_EXTRAIT_.

========================================================================

En Inde depuis 20 ans, Agathe Lazaro a ouvert La Maison Rose, une boutique concept qui met à l’honneur le mariage entre l’artisanat indien et la créativité européenne.
Agathe Lazaro, entrepreneuse en Inde… à 23 ans
Depuis toujours, ma mère est dans la décoration. J’ai grandi dans les brocantes de L’Isle-sur-la-Sorgue, en Provence, et j’ai appris à sélectionner les objets. En 1982, le peintre Pierre Lesieur a convaincu mes parents de faire un voyage en Inde, le premier d’une longue série. En 1988, ils nous ont emmenées, mes trois sœurs et moi, découvrir le pays. J’avais alors 18 ans.
De mon côté, j’ai suivi des études dans une école de commerce orientée à l’époque vers les pays émergents d’Asie, d’Afrique et d’Amérique latine. Mais je n’en avais pas pour autant fini avec l’Inde. Mes parents avaient acheté, à Madras, un conteneur de meubles en teck. Ça a été mon projet de fin d’études : monter une boîte pour vendre ces meubles. J’ai donc commencé sillonner les routes du sud de la France en camion, avec mon chargement que je vendais au fur et à mesure.
C’était sympa, mais j’en ai rapidement eu assez d’être toujours en déficit à cause des taxes, des impôts. Un de mes clients, à Nice m’a demandé une vente directe. J’en ai profité pour m’installer en Inde… ou est-ce l’Inde qui s’était installée en moi ?
Je suis arrivée dans une Delhi, qui n’avait rien à voir avec la ville actuelle : il y avait des vaches partout, beaucoup moins de trafic, pas de station d’essence. Les premiers feux rouges apparaissaient et, pour expliquer aux gens qu’il fallait s’arrêter, on tendait des cordes d’un côté à l’autre de l’avenue.
À l’époque, il n’y avait pas beaucoup de Françaises de 23 ans qui montaient une structure. Il n’y avait pas beaucoup de Français, en général, non plus. J’ai eu la chance de rencontrer et de travailler avec des personnalités exceptionnelles comme Rajeev Sethi, Francis Wacziarg, Catherine Lévy et Irène Silvagni.

========================================================================

_DONNÉES ENREGISTRÉES_.
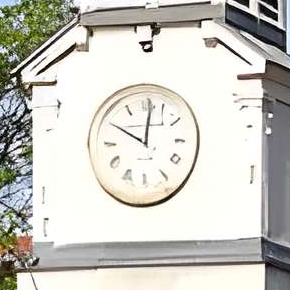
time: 10:01
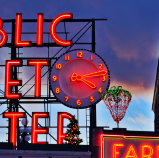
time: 4:13
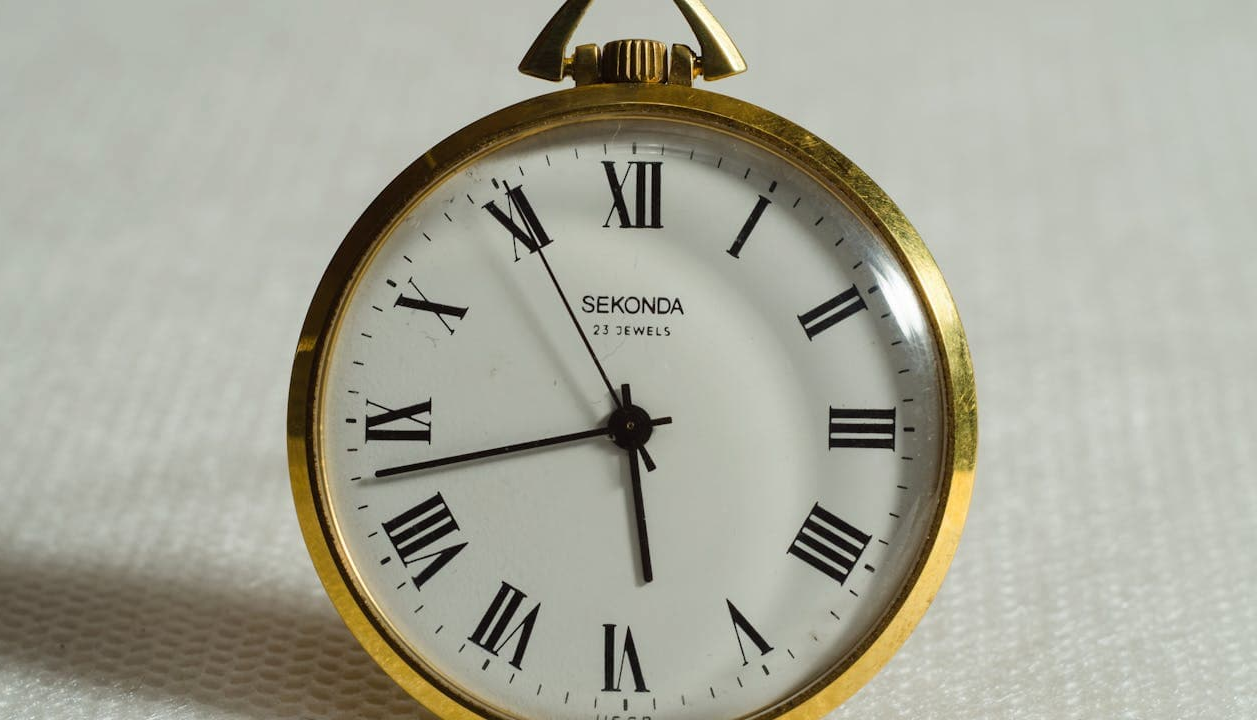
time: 5:42
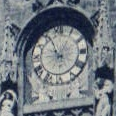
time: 12:56
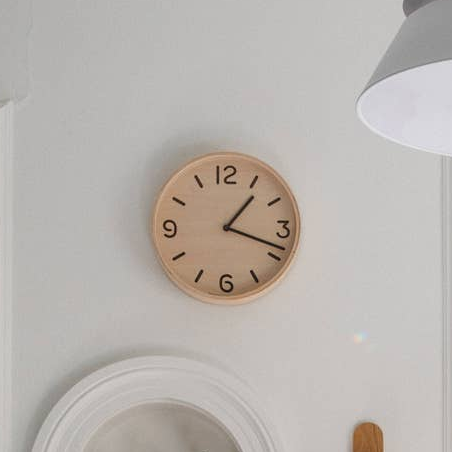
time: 1:18
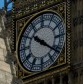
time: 10:21
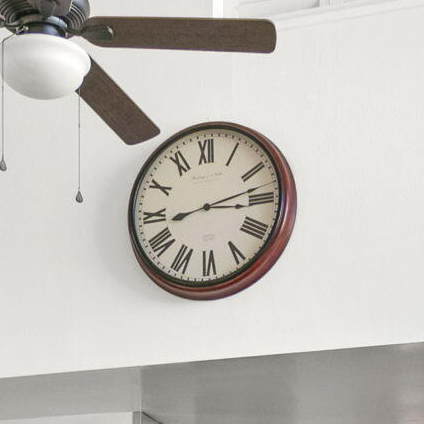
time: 3:12
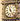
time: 11:24
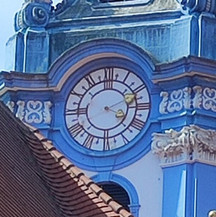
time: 4:10
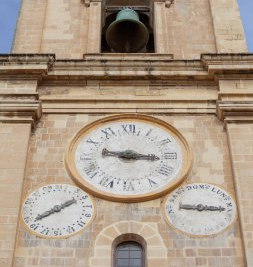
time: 9:16
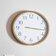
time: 3:16
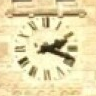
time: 2:18
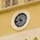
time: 10:42
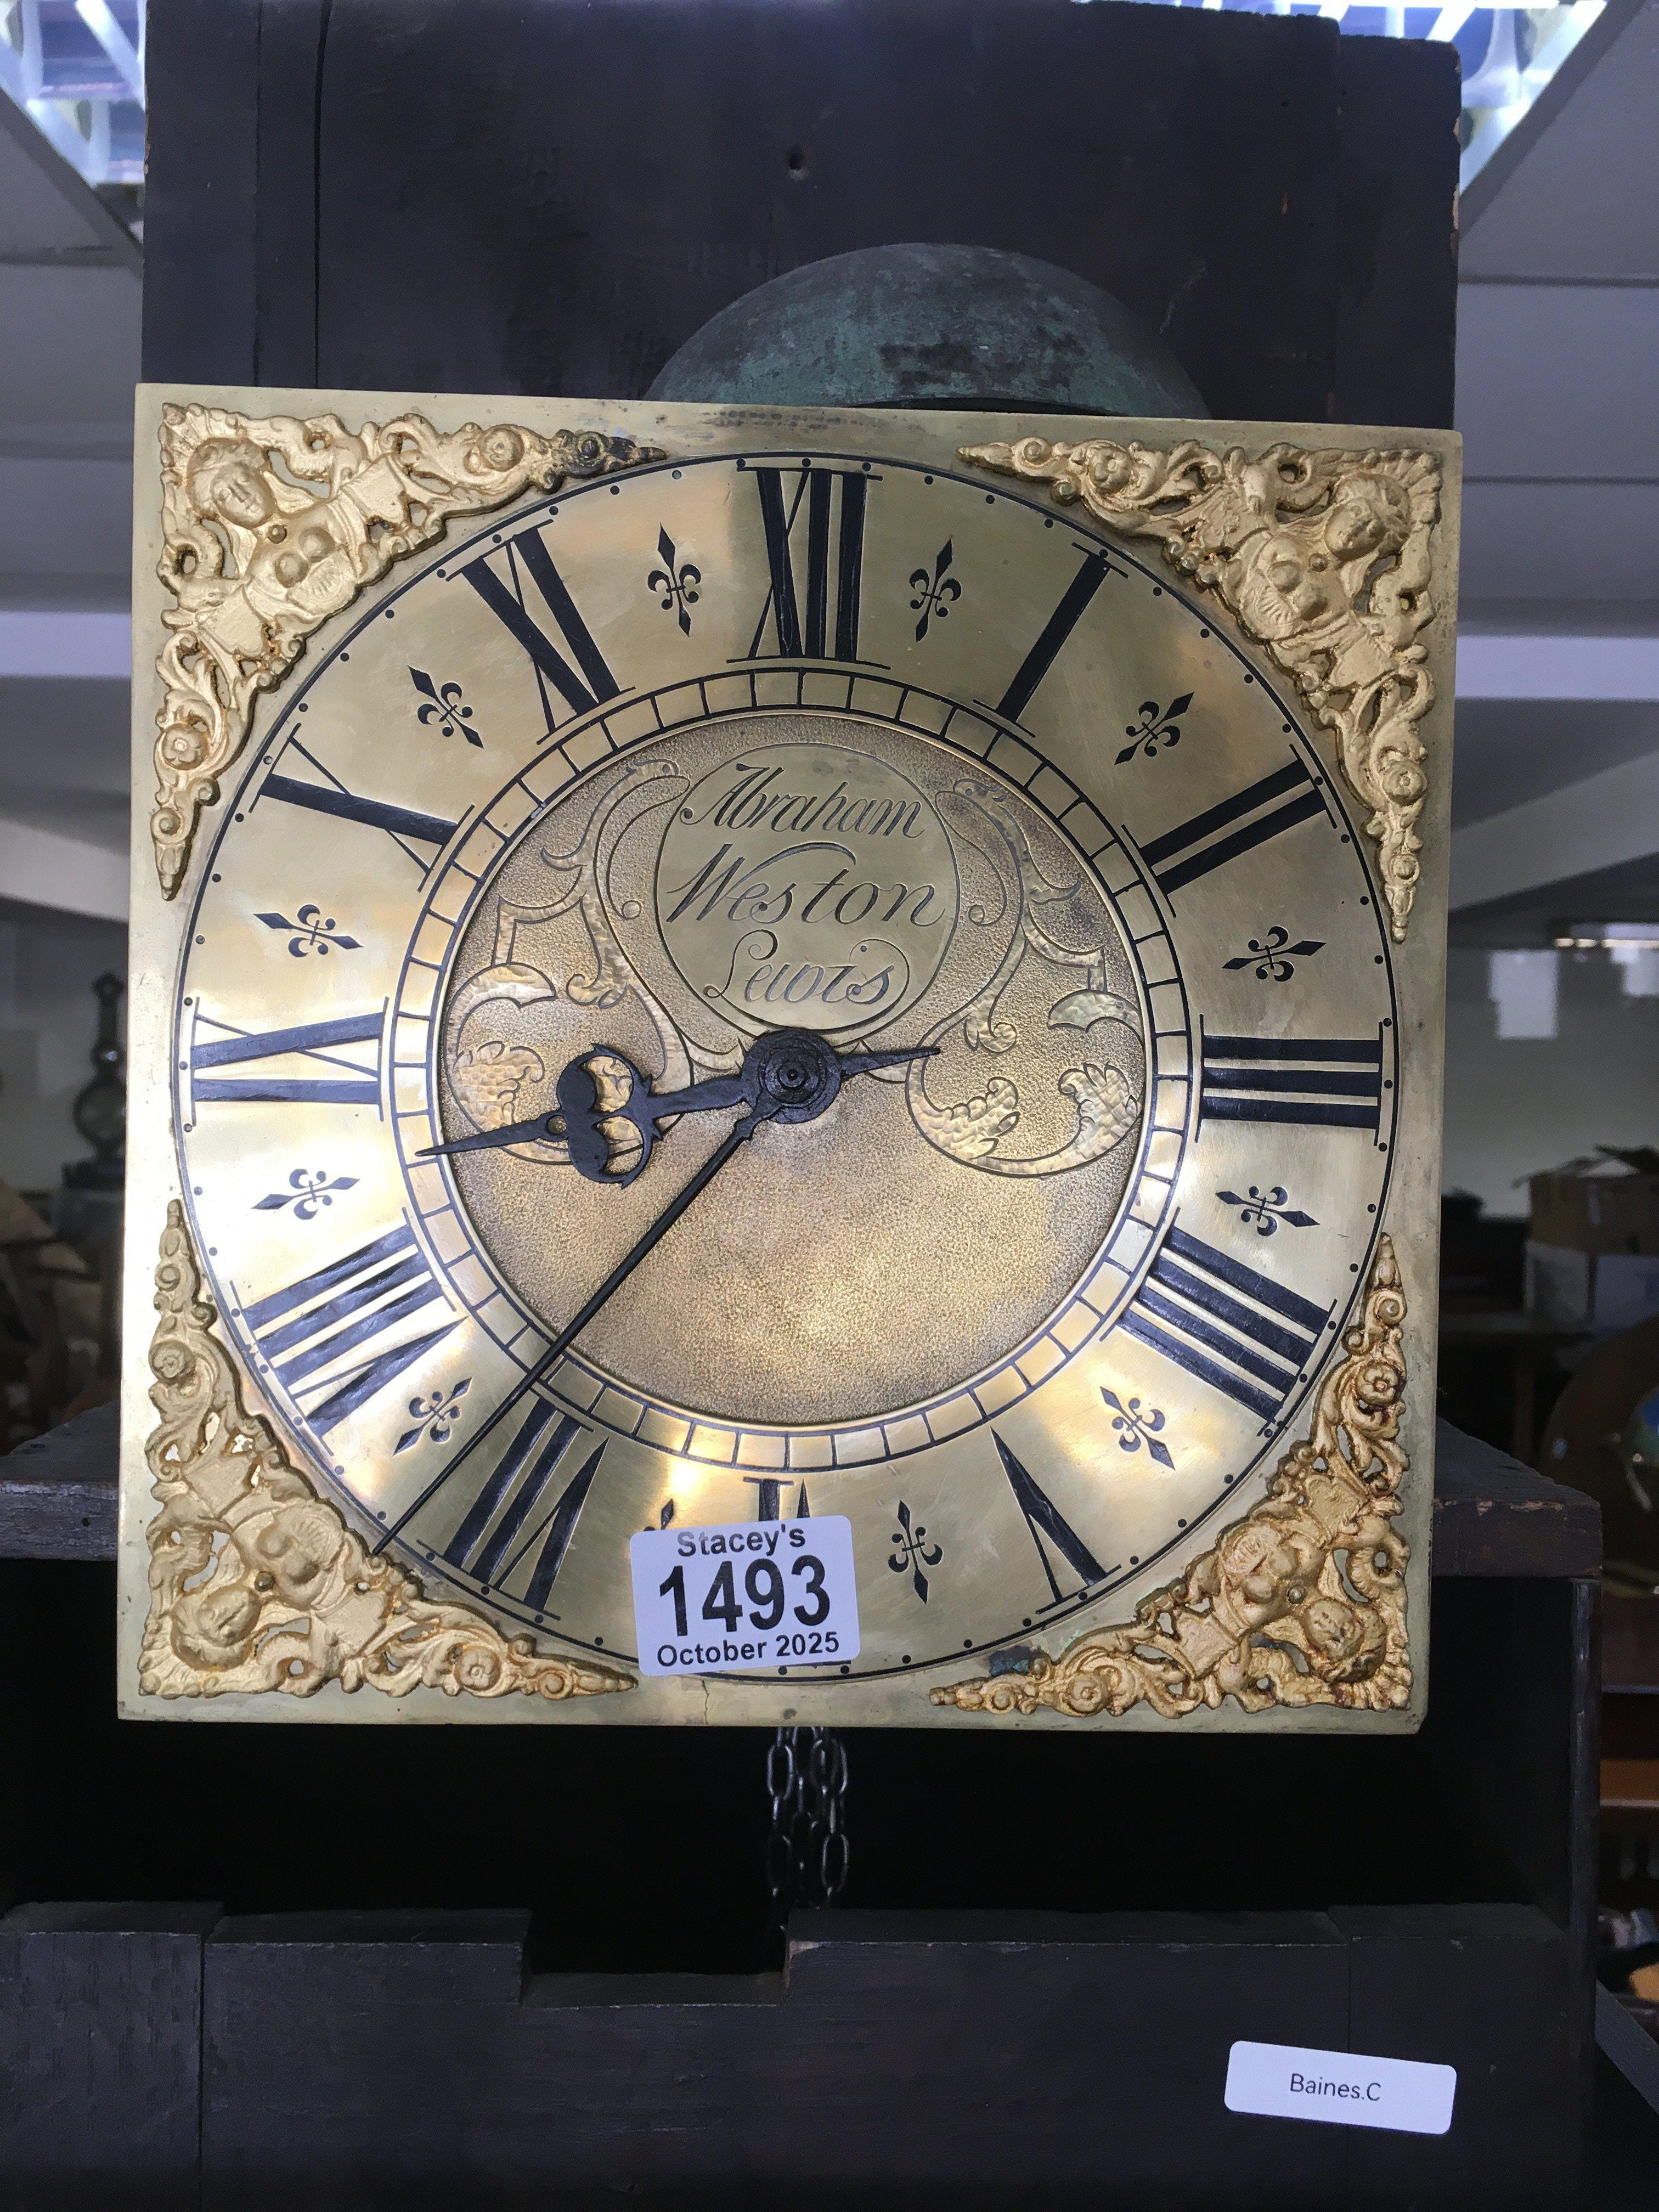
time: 8:36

========================================================================

_ACTIONS À MENER_.
• A. D'après l'extrait, en quelle année les parents d'Agathe Lazaro l'ont-ils emmenée découvrir l'Inde avec ses sœurs ?
• B. Dressez la liste des personnalités avec lesquelles Agathe Lazaro dit avoir travaillé, selon l'extrait.
Appuyez-vous uniquement sur l'extrait.

_LISTE DES SOLUTIONS_.
• A. En 1988.

• B. Rajeev Sethi, Francis Wacziarg, Catherine Lévy, Irène Silvagni